The metric most chatbots optimise for

Walk into a vendor demo for almost any hotel chatbot and the first thing they’ll show you is the deflection rate. “We deflect 87% of inbound messages.” “Our deflection rate is 92%.” “Industry-leading deflection.”

Deflection sounds good. It means the bot handled the message without escalating to a human. Less work for the team. Faster reply for the guest. Win-win.

Except deflection optimises for the wrong thing.

What deflection actually rewards

A bot that says “I don’t know, please contact the front desk” technically deflects: it didn’t escalate. A bot that confidently makes up an answer also deflects. A bot that gives the wrong answer deflects, until the guest follows up angry, and then it counts as two interactions instead of one.

If you measure deflection, the bot is incentivised to appear helpful. Whether it actually was helpful is somebody else’s metric to worry about — usually nobody’s.

What we measure instead

At Innquire we have three metrics that matter, in order of importance:

1. Resolution rate, measured 24 hours later

Did the guest get what they were asking for, where “asking for” includes the implicit request behind the explicit one? “Where’s the closest pharmacy?” isn’t really a question about pharmacies; it’s a question about whether they can fix their headache before bed. Did they get the headache fixed?

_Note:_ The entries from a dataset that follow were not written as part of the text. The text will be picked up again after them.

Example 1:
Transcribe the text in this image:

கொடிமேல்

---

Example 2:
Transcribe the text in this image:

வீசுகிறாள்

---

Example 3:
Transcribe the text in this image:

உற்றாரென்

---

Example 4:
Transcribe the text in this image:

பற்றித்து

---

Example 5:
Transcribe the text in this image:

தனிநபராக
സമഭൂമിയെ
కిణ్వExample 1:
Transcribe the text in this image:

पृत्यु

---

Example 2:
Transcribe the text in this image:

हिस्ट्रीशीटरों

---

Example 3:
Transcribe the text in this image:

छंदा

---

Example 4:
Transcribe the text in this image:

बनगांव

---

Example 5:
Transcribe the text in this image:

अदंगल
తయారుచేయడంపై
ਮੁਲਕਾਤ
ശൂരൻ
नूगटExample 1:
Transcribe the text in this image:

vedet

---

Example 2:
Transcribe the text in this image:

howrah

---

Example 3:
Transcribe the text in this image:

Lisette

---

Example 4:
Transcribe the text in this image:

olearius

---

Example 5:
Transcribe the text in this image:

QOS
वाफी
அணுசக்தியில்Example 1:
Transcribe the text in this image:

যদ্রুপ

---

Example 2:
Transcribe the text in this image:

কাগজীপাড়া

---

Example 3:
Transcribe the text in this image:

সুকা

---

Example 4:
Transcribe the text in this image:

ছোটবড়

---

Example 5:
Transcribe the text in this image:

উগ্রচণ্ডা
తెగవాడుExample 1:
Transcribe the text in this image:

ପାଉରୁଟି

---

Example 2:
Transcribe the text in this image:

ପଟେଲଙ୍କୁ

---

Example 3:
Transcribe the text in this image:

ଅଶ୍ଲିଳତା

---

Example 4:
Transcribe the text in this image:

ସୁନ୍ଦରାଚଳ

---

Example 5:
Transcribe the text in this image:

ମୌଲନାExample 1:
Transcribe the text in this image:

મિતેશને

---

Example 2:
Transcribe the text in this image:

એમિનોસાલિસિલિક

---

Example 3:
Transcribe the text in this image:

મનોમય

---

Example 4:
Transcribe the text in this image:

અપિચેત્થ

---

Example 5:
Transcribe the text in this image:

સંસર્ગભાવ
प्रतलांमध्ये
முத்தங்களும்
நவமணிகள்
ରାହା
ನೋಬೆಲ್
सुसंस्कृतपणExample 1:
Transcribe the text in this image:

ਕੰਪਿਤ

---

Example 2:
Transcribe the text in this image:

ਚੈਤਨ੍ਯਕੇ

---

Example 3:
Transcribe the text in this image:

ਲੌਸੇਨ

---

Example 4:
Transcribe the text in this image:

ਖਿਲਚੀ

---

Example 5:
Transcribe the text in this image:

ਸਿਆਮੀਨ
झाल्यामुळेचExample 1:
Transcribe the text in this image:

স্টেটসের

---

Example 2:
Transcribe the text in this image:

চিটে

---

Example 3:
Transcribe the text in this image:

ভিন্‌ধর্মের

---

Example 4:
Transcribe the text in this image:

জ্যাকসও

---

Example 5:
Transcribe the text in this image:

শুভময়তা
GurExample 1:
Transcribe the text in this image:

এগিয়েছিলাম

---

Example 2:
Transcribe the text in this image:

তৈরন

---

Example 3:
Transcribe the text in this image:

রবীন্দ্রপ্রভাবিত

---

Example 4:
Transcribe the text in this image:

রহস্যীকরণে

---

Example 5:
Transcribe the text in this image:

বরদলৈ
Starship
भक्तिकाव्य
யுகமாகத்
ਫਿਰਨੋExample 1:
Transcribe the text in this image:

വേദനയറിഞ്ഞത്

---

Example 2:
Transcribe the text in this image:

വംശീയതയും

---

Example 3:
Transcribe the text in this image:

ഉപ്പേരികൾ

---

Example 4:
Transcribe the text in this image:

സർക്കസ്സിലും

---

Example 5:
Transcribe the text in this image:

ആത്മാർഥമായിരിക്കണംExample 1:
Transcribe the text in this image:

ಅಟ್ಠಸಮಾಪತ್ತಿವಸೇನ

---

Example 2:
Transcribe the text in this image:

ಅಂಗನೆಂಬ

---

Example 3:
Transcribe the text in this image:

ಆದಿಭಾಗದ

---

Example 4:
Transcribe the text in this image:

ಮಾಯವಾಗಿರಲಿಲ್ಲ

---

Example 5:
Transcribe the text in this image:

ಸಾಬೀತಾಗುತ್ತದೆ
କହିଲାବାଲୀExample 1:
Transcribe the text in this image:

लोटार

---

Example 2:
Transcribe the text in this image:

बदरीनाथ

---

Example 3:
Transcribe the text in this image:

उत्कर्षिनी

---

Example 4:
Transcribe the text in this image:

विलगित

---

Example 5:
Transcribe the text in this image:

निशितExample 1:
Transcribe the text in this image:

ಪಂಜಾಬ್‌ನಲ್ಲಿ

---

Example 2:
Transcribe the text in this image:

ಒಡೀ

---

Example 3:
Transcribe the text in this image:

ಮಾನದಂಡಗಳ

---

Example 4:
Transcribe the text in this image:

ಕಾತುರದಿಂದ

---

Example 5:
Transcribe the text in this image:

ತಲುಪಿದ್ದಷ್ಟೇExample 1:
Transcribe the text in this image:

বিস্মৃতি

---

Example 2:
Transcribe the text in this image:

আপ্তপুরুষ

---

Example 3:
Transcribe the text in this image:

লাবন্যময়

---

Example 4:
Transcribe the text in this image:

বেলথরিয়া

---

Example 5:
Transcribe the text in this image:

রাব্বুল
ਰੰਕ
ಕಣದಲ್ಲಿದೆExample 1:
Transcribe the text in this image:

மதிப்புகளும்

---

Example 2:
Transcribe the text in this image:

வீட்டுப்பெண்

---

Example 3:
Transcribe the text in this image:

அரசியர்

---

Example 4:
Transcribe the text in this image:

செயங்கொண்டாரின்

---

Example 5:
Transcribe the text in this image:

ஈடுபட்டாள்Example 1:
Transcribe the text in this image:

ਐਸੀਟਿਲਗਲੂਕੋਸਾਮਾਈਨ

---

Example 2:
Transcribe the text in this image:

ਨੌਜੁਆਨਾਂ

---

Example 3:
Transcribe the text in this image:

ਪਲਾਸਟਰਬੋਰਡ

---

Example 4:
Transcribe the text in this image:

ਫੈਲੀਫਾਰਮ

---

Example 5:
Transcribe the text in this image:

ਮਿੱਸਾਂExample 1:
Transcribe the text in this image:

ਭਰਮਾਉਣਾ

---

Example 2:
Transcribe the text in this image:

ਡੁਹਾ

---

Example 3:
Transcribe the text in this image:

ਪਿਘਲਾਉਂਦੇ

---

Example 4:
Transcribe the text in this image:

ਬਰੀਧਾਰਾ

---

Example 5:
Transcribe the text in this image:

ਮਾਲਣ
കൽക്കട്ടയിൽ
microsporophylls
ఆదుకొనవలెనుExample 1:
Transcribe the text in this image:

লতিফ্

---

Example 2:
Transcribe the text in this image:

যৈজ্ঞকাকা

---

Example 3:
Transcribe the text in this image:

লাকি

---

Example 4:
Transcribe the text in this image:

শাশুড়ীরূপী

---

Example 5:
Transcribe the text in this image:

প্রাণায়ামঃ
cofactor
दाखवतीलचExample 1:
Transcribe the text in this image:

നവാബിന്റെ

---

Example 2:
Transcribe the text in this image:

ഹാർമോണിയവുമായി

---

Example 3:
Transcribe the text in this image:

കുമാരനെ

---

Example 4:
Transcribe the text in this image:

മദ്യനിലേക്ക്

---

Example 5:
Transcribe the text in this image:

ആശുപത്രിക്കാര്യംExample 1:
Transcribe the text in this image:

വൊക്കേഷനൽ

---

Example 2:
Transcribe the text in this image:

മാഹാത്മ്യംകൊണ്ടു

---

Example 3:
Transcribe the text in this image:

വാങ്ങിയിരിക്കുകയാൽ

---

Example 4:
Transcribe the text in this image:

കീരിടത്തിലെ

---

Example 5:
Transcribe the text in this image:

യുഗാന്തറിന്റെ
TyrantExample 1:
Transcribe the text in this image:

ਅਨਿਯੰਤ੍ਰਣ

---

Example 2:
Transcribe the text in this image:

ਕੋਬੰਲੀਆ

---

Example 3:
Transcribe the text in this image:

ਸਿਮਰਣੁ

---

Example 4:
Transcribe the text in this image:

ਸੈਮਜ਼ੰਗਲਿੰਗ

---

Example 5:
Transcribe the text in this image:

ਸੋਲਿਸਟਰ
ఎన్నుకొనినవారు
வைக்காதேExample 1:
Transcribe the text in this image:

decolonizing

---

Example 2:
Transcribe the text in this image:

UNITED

We measure this with a follow-up score from the guest the next day. It’s slow. It’s expensive. It tells you what actually happened.

2. Honest-deflection rate

When the AI doesn’t know, does it admit it and route the question to a human, or does it confabulate? We track every message that gets escalated and look at whether the escalation was honest (“I’m not sure about this, let me get someone”) or forced (a human had to step in because the AI gave a wrong answer).

We’d rather see a 70% honest deflection rate than a 95% silent failure rate. Most of our customers, after a month, agree.

3. Median resolution time

How long, end to end, did the guest wait? Includes both AI response and human handoff time. This one is the most operationally legible — your team can see it and improve it.

Why this matters

The hotel chatbot category has earned a deserved reputation for being mostly worthless, and the deflection metric is part of why. If we want guests and hoteliers to trust AI-based conversation, we have to be honest about what it can and can’t do — and we have to measure the right thing so we don’t drift toward the easy lie.

The boring conclusion

Optimising for deflection is optimising for “the AI didn’t visibly fail.” Optimising for resolution is optimising for “the guest got what they wanted.” These are not the same thing, and the difference matters.